Lito’s on Lake, as they’re calling it, opened last month, bringing the Richfield hits and some new additions to Minneapolis. And even when we visited on the first truly fuck-you-cold day of the year, a semi-steady stream of visitors stopped in, grabbing a table or just getting their burrito bagged to go.
The menu here is slightly larger than in Richfield (and the prices are slightly higher), but the burritos are big and the food is as excellent as we’ve come to expect. I already know I love the house-made chorizo, and therefore simply had to order the Chorizo Supreme burrito ($14). What can I say? Lito’s chorizo is crumbly magic, especially nestled in alongside fluffy eggs and gooey cheese, and the hefty burrito is packed with seasoned potatoes, Mexican rice, and veggies.
My dining companion went for the Chilaquiles Supreme burrito ($14) and said the chilaquiles inside added a great texture element, while the molcajete salsa the chips were tossed in was perfect: “I could have happily had a side of just that.”

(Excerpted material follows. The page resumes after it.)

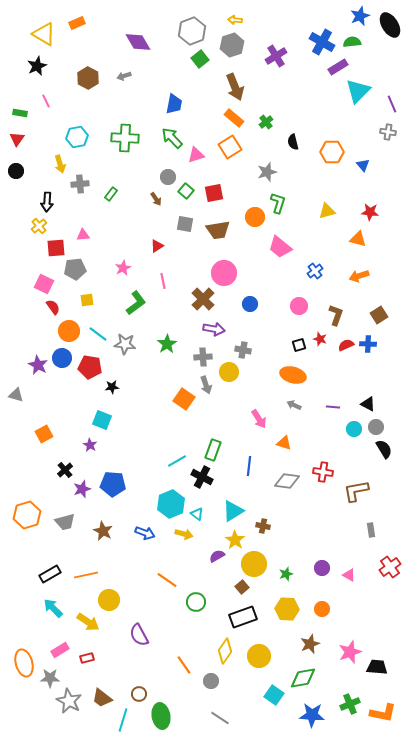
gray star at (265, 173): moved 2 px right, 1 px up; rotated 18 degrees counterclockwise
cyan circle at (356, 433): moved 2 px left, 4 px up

In general, the salsas from Lito’s are excellent; if you’re a greedy lil gremlin like me, ask for more than one for a flavor profile that you can switch up from bite to bite. This time around I went with the gently smoky morita crema and the perfectly spicy diablo salsa. (Miguel, if you’re reading, you should bottle and sell that stuff.)
There was plenty I wanted to try and couldn’t—a bacon-wrapped L.A. Dog ($7.50), Asada Fries served with queso blanco ($12), the “diabolical” Chopped Torta ($12), which is like Lito’s take on a chopped cheese—and I’m looking forward to swingin’ by Lito’s on Lake again to make my way through the menu.
Hopefully I’ll have more than a year or two to do so.
Lito’s on Lake
Address: 901 W. Lake St., Minneapolis
Hours: Wednesday through Saturday 8 a.m. to 9 p.m.; Sunday and Tuesday 8 a.m. to 3 p.m.; closed Mondays.